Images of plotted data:
----------------------------------------
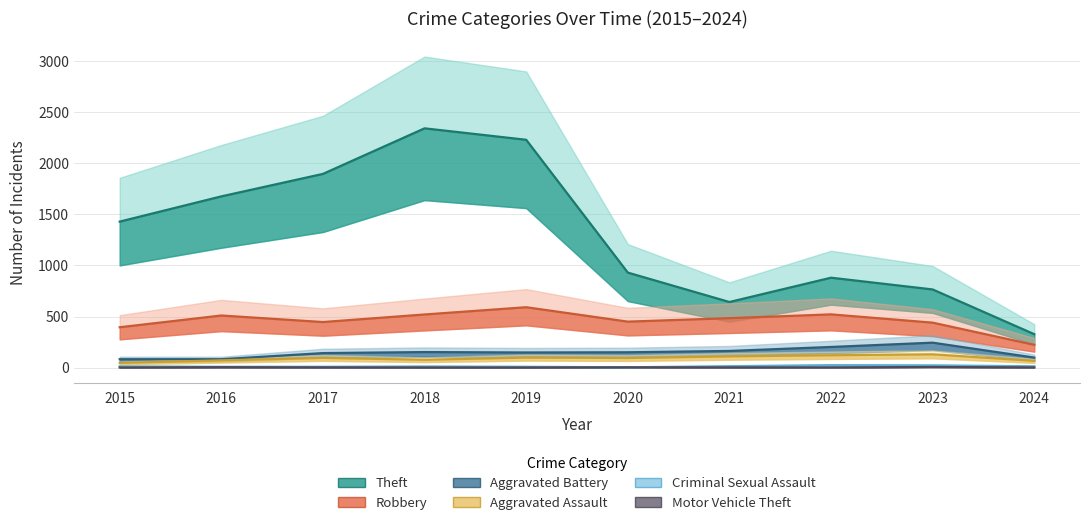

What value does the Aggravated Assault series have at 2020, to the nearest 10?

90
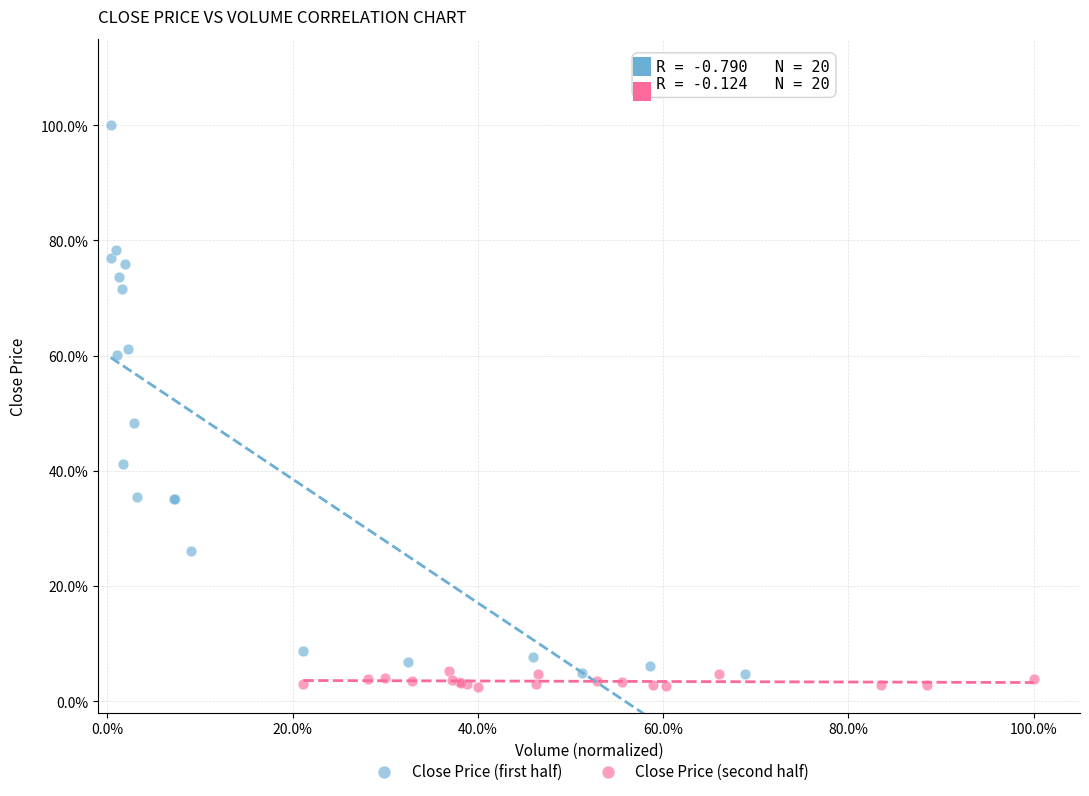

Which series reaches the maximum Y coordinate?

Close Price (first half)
----------------------------------------
* **ACTIVITY**:
Transcribe the text of all the records above word for word, leaving the pictures out.

* **EXPECTED ANSWER**:
What value does the Aggravated Assault series have at 2020, to the nearest 10?

90

Which series reaches the maximum Y coordinate?

Close Price (first half)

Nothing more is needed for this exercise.